Health IT Workforce Curriculum – initial impression

I've spent a number of hours today reviewing the ONC HIT Workforce Curriculum materials, and since I've seen many tweets referencing them .. I've seen little substantive narrative on their value – so I'll offer a bit here – with the caveat that this is the product of ~ 4 hours of review of only one component.  There is a mountain of material here – and while I had previously flipped through a handful of PowerPoints – today was the first time I sat down and listened to the presenters talk through each module from start to finish.  

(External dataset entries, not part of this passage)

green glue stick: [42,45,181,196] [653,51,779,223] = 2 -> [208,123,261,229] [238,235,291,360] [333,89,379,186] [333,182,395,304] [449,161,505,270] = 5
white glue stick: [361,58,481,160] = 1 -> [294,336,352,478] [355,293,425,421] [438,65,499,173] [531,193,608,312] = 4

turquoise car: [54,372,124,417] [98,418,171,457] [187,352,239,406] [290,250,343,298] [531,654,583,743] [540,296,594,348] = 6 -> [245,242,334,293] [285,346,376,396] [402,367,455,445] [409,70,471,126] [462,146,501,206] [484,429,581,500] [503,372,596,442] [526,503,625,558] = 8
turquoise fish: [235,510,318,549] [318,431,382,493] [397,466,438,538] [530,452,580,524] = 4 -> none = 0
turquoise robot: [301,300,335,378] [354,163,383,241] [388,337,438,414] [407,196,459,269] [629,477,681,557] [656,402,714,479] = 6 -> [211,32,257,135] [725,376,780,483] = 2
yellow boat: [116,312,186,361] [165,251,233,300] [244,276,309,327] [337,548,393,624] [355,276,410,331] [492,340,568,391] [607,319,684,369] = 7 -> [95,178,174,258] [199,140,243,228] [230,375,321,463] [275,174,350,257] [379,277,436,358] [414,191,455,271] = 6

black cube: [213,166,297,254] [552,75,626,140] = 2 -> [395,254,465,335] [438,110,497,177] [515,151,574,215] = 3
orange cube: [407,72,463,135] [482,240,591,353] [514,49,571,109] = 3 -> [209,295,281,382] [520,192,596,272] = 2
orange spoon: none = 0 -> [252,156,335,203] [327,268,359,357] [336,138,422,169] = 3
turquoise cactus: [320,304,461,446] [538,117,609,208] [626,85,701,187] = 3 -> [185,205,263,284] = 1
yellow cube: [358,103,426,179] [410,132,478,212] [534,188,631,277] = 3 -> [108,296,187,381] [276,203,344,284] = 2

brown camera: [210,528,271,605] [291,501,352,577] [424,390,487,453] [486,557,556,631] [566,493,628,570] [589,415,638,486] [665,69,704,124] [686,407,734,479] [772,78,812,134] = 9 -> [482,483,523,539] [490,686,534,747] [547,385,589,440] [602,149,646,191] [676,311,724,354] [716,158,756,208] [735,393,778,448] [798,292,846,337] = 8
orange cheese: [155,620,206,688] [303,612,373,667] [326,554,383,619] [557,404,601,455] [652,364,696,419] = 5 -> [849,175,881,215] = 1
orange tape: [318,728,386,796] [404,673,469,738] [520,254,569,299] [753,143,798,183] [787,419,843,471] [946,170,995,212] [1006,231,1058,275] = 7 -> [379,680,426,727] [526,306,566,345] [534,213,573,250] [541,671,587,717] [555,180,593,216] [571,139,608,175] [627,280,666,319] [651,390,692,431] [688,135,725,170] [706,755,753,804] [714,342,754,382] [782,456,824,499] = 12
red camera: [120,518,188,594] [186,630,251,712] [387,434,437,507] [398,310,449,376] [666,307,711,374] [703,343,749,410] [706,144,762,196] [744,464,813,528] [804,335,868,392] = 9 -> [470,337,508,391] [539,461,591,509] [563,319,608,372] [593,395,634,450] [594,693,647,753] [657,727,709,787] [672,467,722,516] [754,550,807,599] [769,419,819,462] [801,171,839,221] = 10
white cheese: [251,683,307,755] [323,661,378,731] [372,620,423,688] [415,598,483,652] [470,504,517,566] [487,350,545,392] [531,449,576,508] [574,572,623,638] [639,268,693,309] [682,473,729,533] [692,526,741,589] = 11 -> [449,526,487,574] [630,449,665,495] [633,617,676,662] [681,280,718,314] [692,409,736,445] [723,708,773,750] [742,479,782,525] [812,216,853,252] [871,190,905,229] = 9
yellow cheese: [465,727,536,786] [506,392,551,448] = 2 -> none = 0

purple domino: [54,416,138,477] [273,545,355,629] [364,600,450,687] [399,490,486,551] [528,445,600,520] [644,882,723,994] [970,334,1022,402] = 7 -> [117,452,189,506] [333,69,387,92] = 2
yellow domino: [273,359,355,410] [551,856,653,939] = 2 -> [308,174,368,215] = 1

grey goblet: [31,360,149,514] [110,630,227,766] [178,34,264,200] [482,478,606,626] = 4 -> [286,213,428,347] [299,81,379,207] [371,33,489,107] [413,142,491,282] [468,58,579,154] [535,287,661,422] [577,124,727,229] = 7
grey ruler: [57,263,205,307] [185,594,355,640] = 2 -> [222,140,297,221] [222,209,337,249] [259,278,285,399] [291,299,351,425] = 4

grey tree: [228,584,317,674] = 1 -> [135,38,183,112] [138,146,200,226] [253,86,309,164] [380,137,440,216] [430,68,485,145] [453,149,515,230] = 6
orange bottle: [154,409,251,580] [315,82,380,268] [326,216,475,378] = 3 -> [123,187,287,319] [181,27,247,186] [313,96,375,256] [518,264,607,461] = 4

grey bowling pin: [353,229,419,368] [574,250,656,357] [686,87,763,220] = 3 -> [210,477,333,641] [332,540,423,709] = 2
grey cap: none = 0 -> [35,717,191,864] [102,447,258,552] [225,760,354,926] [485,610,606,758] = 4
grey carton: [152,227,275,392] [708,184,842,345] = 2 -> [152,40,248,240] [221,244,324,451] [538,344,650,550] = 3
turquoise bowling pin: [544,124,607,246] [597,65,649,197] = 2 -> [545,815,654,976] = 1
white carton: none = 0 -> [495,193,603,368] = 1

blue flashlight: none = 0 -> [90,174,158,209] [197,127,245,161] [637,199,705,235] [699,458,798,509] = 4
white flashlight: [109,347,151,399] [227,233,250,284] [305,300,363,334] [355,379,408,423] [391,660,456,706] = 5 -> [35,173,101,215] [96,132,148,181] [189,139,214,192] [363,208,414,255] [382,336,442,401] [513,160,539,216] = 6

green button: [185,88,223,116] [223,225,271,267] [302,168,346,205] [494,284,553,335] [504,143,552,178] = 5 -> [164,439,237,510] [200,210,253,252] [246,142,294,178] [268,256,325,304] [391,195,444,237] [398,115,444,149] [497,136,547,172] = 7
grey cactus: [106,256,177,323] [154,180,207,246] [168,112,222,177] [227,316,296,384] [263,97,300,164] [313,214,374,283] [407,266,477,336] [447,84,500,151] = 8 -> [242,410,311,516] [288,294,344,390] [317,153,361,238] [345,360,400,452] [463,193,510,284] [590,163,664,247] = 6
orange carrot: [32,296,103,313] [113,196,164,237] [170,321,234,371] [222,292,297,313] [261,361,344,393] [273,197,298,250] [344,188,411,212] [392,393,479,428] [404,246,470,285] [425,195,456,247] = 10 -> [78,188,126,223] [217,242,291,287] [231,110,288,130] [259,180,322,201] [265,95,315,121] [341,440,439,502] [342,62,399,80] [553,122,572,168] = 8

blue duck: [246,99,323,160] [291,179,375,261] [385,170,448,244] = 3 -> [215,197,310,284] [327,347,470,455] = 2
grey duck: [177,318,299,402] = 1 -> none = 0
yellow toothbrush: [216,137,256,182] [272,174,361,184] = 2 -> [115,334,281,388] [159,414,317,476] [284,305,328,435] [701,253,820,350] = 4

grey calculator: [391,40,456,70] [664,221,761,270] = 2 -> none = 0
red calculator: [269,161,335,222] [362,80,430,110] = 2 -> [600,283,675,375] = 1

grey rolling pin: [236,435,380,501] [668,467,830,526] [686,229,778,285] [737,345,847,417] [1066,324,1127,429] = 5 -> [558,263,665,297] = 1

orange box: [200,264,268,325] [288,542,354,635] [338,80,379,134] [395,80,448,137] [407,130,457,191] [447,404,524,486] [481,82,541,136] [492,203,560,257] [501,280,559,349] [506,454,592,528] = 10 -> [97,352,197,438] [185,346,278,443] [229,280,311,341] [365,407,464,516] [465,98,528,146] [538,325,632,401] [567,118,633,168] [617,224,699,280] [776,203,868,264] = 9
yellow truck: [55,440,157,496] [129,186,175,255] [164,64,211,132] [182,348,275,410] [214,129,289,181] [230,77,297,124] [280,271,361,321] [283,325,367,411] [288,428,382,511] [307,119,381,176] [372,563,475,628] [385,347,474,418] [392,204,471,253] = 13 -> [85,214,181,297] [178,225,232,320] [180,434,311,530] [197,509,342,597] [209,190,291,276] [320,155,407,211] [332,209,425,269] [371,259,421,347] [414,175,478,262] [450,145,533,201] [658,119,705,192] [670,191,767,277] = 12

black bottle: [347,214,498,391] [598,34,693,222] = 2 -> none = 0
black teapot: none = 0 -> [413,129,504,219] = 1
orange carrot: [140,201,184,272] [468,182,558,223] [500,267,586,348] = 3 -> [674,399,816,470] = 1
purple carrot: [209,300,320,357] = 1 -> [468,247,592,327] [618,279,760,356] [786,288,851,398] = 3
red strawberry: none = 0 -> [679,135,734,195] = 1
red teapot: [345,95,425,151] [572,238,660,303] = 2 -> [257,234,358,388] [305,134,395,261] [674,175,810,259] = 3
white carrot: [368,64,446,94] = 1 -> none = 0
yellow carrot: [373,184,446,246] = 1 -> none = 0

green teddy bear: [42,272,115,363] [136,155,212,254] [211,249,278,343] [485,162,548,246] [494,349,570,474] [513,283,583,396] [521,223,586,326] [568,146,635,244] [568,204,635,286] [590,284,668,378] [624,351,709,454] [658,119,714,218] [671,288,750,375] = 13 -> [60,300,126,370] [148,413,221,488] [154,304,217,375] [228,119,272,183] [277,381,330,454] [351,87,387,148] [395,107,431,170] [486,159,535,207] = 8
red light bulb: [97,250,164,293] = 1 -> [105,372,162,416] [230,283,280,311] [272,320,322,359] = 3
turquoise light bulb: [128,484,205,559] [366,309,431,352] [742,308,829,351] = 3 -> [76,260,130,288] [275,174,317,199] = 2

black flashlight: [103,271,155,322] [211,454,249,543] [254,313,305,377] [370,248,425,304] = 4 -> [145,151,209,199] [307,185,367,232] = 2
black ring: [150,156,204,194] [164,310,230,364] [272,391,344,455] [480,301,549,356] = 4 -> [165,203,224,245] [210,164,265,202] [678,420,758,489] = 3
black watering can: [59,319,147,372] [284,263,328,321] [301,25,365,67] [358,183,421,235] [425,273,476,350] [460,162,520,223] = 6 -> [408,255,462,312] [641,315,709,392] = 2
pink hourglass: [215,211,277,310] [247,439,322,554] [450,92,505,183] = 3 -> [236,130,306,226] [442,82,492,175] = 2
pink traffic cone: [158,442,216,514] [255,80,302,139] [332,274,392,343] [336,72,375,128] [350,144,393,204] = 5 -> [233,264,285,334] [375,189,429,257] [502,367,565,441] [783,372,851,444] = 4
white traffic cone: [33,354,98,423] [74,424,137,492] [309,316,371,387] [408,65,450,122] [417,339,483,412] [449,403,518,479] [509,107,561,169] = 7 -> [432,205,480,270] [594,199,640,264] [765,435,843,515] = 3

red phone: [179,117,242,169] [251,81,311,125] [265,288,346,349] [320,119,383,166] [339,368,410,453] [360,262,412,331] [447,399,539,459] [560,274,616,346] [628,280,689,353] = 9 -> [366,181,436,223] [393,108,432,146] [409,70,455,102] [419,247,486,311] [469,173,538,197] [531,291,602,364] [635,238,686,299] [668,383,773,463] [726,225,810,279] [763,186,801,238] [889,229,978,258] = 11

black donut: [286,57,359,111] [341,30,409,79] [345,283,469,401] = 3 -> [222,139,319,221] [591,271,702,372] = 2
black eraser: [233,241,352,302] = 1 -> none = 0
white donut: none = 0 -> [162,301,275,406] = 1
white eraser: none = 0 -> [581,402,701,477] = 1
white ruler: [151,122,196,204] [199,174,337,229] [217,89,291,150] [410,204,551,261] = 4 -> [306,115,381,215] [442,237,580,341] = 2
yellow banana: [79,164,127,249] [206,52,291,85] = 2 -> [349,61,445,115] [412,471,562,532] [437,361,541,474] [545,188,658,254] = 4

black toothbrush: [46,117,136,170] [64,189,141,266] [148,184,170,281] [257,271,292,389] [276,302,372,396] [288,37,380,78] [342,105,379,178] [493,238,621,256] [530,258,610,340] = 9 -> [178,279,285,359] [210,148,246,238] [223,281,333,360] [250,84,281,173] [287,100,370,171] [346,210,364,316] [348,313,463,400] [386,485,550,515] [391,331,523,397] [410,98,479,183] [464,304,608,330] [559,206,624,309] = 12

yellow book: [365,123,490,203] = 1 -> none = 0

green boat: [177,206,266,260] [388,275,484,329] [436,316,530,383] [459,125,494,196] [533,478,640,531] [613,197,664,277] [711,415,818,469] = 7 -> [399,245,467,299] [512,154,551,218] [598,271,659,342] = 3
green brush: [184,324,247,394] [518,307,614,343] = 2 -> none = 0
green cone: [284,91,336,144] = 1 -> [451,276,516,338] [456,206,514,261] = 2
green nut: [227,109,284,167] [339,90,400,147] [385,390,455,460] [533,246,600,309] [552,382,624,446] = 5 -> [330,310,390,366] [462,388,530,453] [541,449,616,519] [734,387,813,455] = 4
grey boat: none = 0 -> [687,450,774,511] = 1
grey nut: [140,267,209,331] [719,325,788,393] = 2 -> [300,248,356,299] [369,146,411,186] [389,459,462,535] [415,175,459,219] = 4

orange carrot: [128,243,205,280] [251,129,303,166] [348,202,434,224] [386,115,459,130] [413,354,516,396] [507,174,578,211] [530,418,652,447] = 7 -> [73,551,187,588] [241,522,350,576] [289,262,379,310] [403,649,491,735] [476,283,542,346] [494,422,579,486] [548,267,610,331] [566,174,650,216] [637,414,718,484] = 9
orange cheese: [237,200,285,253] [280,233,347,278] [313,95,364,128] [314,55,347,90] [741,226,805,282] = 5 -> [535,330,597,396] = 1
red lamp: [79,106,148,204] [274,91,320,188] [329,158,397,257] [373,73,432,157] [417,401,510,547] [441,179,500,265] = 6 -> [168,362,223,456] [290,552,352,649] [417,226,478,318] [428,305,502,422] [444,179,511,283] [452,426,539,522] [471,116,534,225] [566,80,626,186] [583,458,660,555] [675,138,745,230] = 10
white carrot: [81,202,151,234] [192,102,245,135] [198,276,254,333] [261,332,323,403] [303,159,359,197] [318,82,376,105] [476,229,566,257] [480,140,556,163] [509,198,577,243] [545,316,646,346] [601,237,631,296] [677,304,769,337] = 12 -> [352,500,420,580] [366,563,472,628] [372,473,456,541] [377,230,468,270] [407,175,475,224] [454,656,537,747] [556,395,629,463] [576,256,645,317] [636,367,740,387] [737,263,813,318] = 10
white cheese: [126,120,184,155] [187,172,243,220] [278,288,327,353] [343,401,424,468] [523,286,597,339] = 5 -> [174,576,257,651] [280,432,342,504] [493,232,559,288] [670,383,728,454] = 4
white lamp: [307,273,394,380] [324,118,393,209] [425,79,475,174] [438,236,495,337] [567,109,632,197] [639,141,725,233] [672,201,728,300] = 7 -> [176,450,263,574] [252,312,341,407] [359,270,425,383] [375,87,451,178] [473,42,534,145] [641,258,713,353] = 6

It's an impressive set of work.  I was assigned component #12 (Quality Improvement) to review.  I can say with certainty that this isn't how I would have approached educating a group of HIT students on this topic.  Why not?

  • There is way too much detail.  Far too many trees – with only occasional views of the forest.  If I was a community college student – I wouldn't be able to digest or retain all of this detail – nor would I be able to distinguish between what's really important and what isn't.
  • Too acute-care focused.  There is far more emphasis on the challenges / opportunities / processes of acute care – with only occasional reference to outpatient care.   This is the opposite of what I would do.  Implementing HIT in mature settings (acute care facilities) is very different from outpatient settings – and small practices in particular.  Does an educated HIT worker really need to understand the Donabedian model or the SEIPS model?  No.  Never.  Call me anti-academic if you like (recall that I was an Associate Dean of Biomedical Informatics) but this material is just too deep for this audience.  
  • Disconnected from the roles that the learners are training for.  In many cases – speakers make reference to the "leadership roles" that the learners will play in health care organizations.  In the vast majority of cases – I can't imagine that the graduates of these training programs will become change agents or leaders in the organizations that hire them initially. This isn't to say that these folks aren't important (they are very important) or that they won't evolve into leaders in the years to come.  But this program isn't about training leaders – it's about training a group of  students to become familiar with this important field in order to fill a resource gap that exists in the "engine room" of the industry.  

    Again – I want to be very clear:  this is IMPORTANT work – but we shouldn't suggest that these folks will be "leading" HIT initiatives in the near term.  That's just not realistic.   The educational needs of this group are therefore quite different from the needs of undergraduate computer science students (HIT developers-to-be?) , MPH students (strategic guides to-be?), AMIA 10×10 students (CMIOs-to-be?), or Medical/Nursing informatics students (CMIO/CNIO/etc to-be?).  Alas, in many instances – I got the sense that I was listening to the re-purposed lectures of educators who had been teaching to these other groups, but failed to separate the most salient nuggets for this new type of trainee.

Way back in the "dark ages" (10 years ago) when I was a full-time educator, I worked hard to make sure that I deeply understood the needs of my learners before I launched into "covering" material for them.    I think that's a core problem here:  the faculty who developed these materials were developing them for an audience with whom they have had little interaction – and the reviewers of the materials (generally informatics experts) are looking at this from a perspective of completeness with respect to informatics education curricula that exist today.  At one point – one of the faculty mentions a book that he has written on the topic of patient safety: "as you may have read in my book on this topic .. "  Oh please.  Really?  Do you expect that these folks have read your book?  Unlikely.  Have I?  Well .. yes I have – and it's a good book.  But this isn't a forum for pitching a book.  I would suggest that this sort of narrative offers little value – and may actually detract from the curriculum.  It's easy to remove – and probably should be.

While I am certainly  looking for gaps (as I've been asked to do) - my overall sense so far is that the flaws are the opposite:  too much detail – and too much expertise – with too much of a focus on what the educator KNOWS – and too little focus in the foundational material that the learner must UNDERSTAND.  

Having said all of this – I need to be clear that I think these materials are a great resources – and a great foundation for a strong training program.